ФРАГМЕНТ ТЕКСТА -
□ □ □ □

Огромный вклад в становление сравнительного правоведения внес великий немецкий юрист, основатель исторической школы права Фридрих Карл фон Савиньи. В опубликованной в 1814 г. работе «О призвании нашей эпохи в законодательстве и юриспруденции» Ф. Савиньи провел сравнительный анализ трех гражданских кодификаций – Франции, Пруссии и Австрии и, по сути, впервые определил природу и особенности романо-германской системы права.
Одна из главных идей его книги – право должно основываться на изучении его истории.
«История даже младенчества народа, – писал он, – остается всегда благородной учительницей, а в такой век, как наш, у нее появляется еще одна и более святая функция, которую она должна исполнить. Ведь только она сохраняет живую связь с первоначальным состоянием народа; с утратой этой связи любой народ теряет лучшую часть своей духовной жизни».[243]
Чтобы сохранить неприкосновенной «духовную жизнь» народа, Савиньи призывал изучать обычаи и древние законы отдельных земель, выявлять через них «корни» существующих правовых систем и активно использовать в действующем праве, поскольку они непосредственно исходят от народа.[244]
В его учении право предстало, как живой организм, который «рос вместе с народом и обретал силу по мере его усиления, и, наконец, умирал, когда народ терял свою государственность».[245] Он развивался «благодаря внутренним и бесшумно действующим силам, а не произвольной воле законодателя».[246] Поэтому в нем все имело значение. Даже давно бездействующие нормы, утверждал Савиньи, могут быть возрождены – «если не в их буквальном значении, то в соответствии с их духом»,[247] отражающим «особенности народа, его язык, нравы и учреждения».[248]
К такому восприятию права он призывал не только ученых-юристов, но и законодателей и судей, убеждая их осуществлять свою деятельность на научных началах.[249]
Бережное отношение к истории права исключало необдуманные и поспешные правовые реформы, «слепую страсть к совершенствованию законов»,[250] учило воспринимать историю права, как «наше богатство» и как основу «подлинного национального права».[251]
Сказанное объясняет, почему Савиньи выступал решительным противником рецепции Гражданского кодекса Наполеона 1804 г., хотя и признавал достоинства этого акта, как «очень талантливой работы».[252] Более того, он противопоставлял его сводам гражданского законодательства Пруссии и Австрии. Последние, по его мнению, намного более бережно хранили древние обычаи и нормы и могли в дальнейшем послужить основой более совершенной кодификации.

□ □ □ □

ИСХОДНЫЕ ДАННЫЕ -
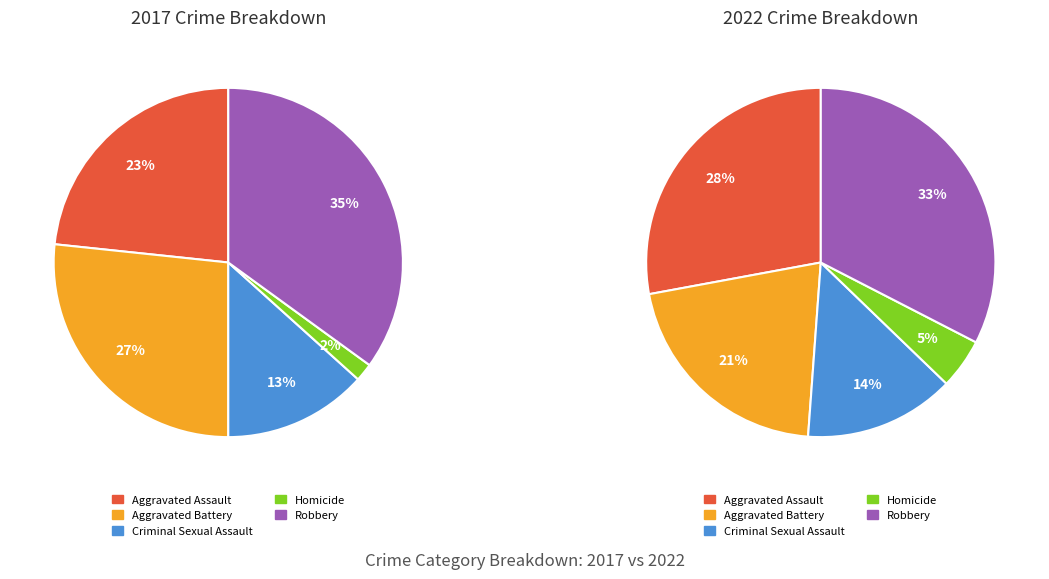

How many segments does this pie chart have?

5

□ □ □ □

ВОПРОСЫ К ТЕКСТУ -
- 1) Ответьте на вопросы по фрагменту о Савиньи:
(а) В каком году была опубликована работа «О призвании нашей эпохи в законодательстве и юриспруденции»?
(б) Гражданские кодификации каких стран сравнил в ней Савиньи?
(в) Кого, кроме ученых-юристов, Савиньи призывал к такому восприятию права?
- 2) Определите, соответствуют ли утверждения фрагменту о Савиньи. Подтвердите каждый ответ дословной цитатой.
(а) Савиньи не признавал за Гражданским кодексом Наполеона никаких достоинств.
(б) По учению Савиньи, право развивалось благодаря внутренним силам, а не воле законодателя.
(в) Савиньи считал, что давно бездействующие нормы возродить нельзя.
- 3) Верните из фрагмента о Савиньи без изменений весь текст начиная со слов «Огромный вклад в» и до слов «романо-германской системы права.» включительно.

РЕШЕНИЯ ЗАДАНИЙ -
- 1)
(а) В 1814 г.
(б) Франции, Пруссии и Австрии.
(в) Законодателей и судей.

- 2)
(а) Нет: «хотя и признавал достоинства этого акта».
(б) Да: «благодаря внутренним и бесшумно действующим силам, а не произвольной воле законодателя».
(в) Нет: «Даже давно бездействующие нормы, утверждал Савиньи, могут быть возрождены».

- 3)
Огромный вклад в становление сравнительного правоведения внес великий немецкий юрист, основатель исторической школы права Фридрих Карл фон Савиньи. В опубликованной в 1814 г. работе «О призвании нашей эпохи в законодательстве и юриспруденции» Ф. Савиньи провел сравнительный анализ трех гражданских кодификаций – Франции, Пруссии и Австрии и, по сути, впервые определил природу и особенности романо-германской системы права.